Let me write you a scenario.
You go to your local grocery store on Saturday morning. You find it is extremely busy. You walk up and down the aisles to find food to eat for the week. You grab the standards – cereal, chips, juice, etc. As you walk down the dairy aisle, you see a woman. That woman looks to be 35 years old, and she's wearing a crop top, high waisted ripped shorts, and hot pink Crocs. Her hair is purple and her nails are neon green. She's also talking on an indestructible, 15-year-old Nokia phone.
What is your first thought?
"What person leaves the house like that?"
"Who talks on a phone like that? She must be out of date."
"What 30-year-old has the indecency of wearing such an immodest outfit?"
Yes, this person I described looks a little out of place for the grocery store. But here's what I didn't say about her:
The crop top and high waisted shorts are the only clothes not in the laundry. She had been working 60 hours a week for two weeks and hasn't had enough energy to do her laundry. She's tired. She wore her crocs because her feet hurt from running around the office all week. Her hair is purple because her niece struggles from severe depression, and she wanted to support her. Her nails are neon green because she wanted to make her kids laugh, despite never seeing them because she works. Her Nokia phone? Oh, she carries that around when she misses her mom. The last voicemail she got from her was on that phone, and she gets to hear the words, "I love you more than life," another time.

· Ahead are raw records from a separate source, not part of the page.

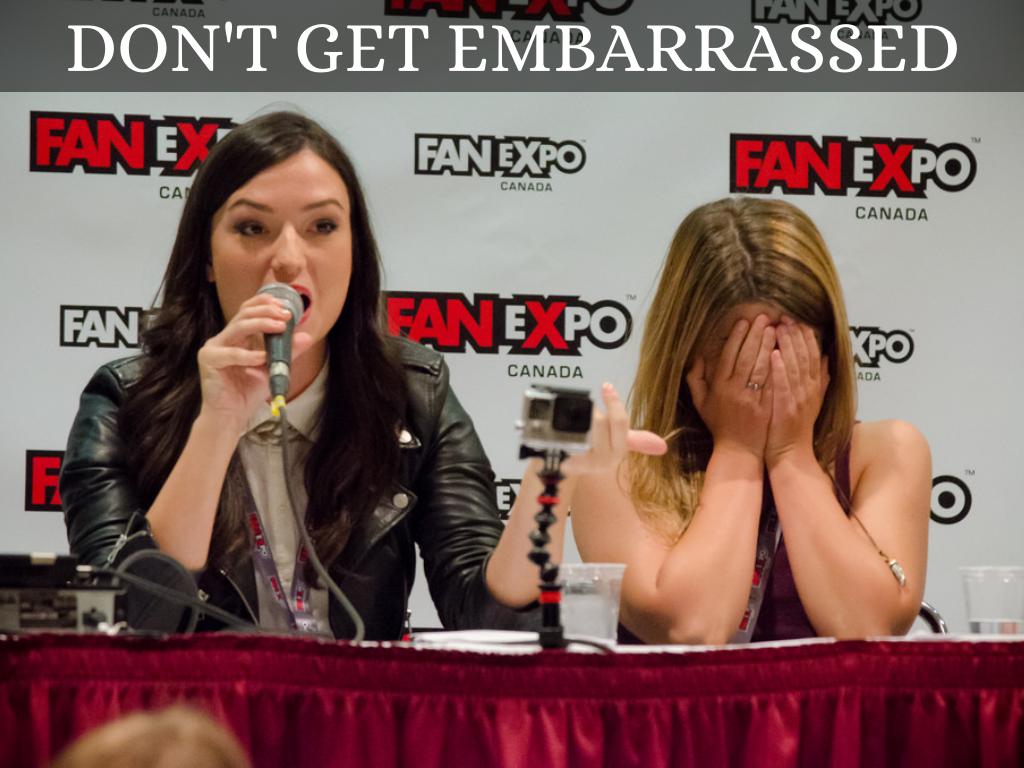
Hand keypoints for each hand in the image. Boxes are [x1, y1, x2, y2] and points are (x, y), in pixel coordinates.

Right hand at [196, 293, 312, 433]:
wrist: (231, 416)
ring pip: (238, 327)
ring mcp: (214, 347)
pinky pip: (231, 354)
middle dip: (267, 312)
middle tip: (286, 316)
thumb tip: (306, 336)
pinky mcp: (208, 360)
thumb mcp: (273, 368)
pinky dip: (249, 355)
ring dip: (261, 325)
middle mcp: (224, 338)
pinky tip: (264, 358)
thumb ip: (287, 352)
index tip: (287, 308)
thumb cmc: (248, 392)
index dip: (266, 304)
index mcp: (237, 336)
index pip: (248, 310)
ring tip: (280, 327)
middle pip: (244, 314)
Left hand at [561, 383, 666, 476]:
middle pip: (600, 421)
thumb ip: (638, 440)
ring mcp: (584, 462)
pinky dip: (563, 427)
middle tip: (587, 413)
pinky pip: (566, 435)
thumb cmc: (594, 450)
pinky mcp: (566, 461)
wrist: (567, 465)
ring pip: (583, 426)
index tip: (607, 387)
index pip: (620, 422)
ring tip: (575, 422)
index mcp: (619, 451)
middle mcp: (604, 460)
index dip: (614, 403)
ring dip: (579, 417)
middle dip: (593, 412)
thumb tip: (663, 446)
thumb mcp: (617, 444)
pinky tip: (562, 428)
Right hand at [687, 314, 775, 459]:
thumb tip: (698, 358)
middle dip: (755, 335)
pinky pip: (773, 381)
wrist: (738, 450)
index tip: (743, 322)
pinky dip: (779, 365)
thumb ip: (696, 379)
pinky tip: (784, 351)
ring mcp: (752, 398)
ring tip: (775, 328)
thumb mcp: (701, 402)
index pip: (728, 356)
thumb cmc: (719, 425)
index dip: (736, 337)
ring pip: (761, 366)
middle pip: (746, 357)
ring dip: (768, 345)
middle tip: (763, 318)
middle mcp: (734, 390)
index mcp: (719, 387)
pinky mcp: (766, 405)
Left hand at [765, 319, 828, 465]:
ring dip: (788, 346)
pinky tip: (774, 355)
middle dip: (795, 335)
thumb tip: (826, 356)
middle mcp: (809, 390)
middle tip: (785, 317)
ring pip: (794, 367)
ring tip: (779, 328)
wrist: (791, 454)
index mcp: (814, 386)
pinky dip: (779, 370)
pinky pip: (782, 386)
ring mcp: (798, 399)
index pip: (813, 355)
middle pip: (804, 356)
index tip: (796, 320)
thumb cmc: (796, 427)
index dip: (806, 336)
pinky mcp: (785, 408)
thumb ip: (820, 378)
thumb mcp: (813, 400)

This woman I described has a backstory that very few people know about. No stranger can understand why she looks like that. She just wants to get her groceries and go home. Her appearance may not say that, but that's the truth. People easily say, "She doesn't look normal."

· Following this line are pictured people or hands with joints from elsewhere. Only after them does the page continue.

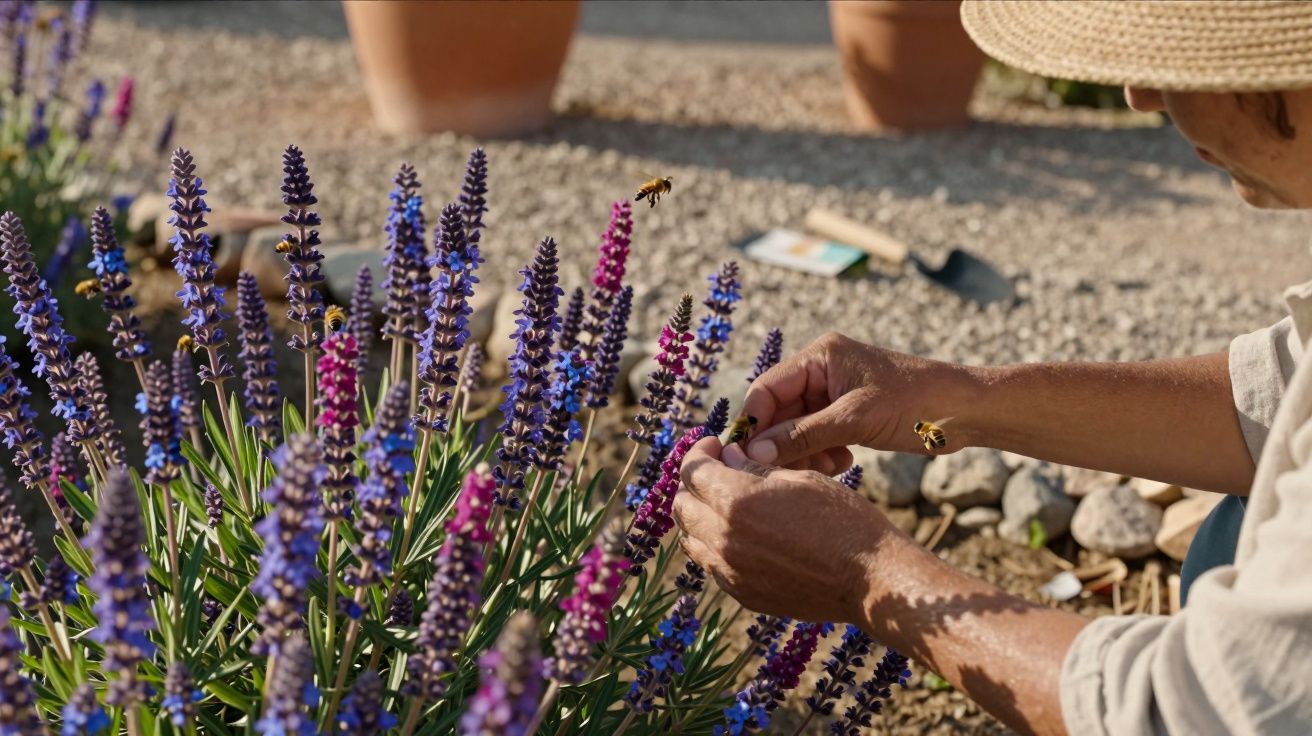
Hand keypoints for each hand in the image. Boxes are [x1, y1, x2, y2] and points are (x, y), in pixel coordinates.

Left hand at [672, 436, 890, 623]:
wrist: (869, 578)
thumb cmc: (843, 520)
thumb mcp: (800, 478)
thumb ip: (754, 468)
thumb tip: (727, 457)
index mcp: (736, 501)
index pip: (693, 471)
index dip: (700, 452)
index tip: (716, 446)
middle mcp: (723, 538)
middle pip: (683, 506)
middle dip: (695, 483)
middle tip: (718, 471)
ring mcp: (729, 571)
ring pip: (691, 538)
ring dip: (701, 515)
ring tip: (727, 504)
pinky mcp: (742, 594)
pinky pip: (712, 565)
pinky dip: (716, 544)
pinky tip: (743, 534)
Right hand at [742, 331, 976, 471]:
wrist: (968, 411)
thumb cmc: (917, 403)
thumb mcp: (855, 420)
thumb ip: (802, 435)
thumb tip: (754, 452)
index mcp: (820, 356)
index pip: (766, 389)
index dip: (754, 424)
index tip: (747, 459)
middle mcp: (822, 370)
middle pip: (779, 411)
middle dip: (782, 443)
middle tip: (785, 475)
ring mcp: (835, 393)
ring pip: (798, 428)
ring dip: (805, 452)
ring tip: (827, 468)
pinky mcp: (849, 413)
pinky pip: (818, 436)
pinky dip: (823, 453)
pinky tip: (843, 463)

Why are we so quick to judge?
It's because it's much easier. It's much easier to say, "That's a weird thing to do." It's much easier than figuring out why someone dresses the way they do. It's much easier to point the finger and say, "What you do is weird," and walk away.

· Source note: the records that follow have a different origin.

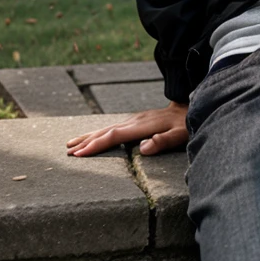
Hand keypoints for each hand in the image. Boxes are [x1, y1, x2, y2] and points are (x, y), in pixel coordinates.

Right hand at [66, 101, 188, 157]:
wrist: (192, 107)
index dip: (97, 145)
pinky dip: (99, 132)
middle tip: (68, 151)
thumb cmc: (187, 124)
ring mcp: (135, 119)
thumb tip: (143, 148)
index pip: (115, 136)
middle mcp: (136, 120)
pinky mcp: (137, 120)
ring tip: (71, 143)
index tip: (80, 154)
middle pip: (106, 131)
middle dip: (86, 141)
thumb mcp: (181, 134)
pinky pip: (113, 127)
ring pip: (108, 128)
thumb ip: (163, 141)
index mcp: (143, 125)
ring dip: (89, 136)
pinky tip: (93, 136)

Judgment is part of human nature. We can't always control our immediate thoughts about someone. I'm not suggesting that you shouldn't have a first impression of someone. If someone is smoking drugs outside a movie theater, then your conscience telling you to stay clear of the area is probably a good, reasonable judgment. However, that judgment can go south. That initial thought, "stay clear for your own protection," can turn into, "that guy is garbage because he smokes drugs."
What you perceive to be the truth is usually far from it.
Use your judgment wisely. Use your initial reaction to make a safety call, but don't talk nasty about someone you've just met or hardly know based on how they look or what they do. I'm no saint when it comes to judging people, but I've learned throughout the years that you should never judge a person by their cover.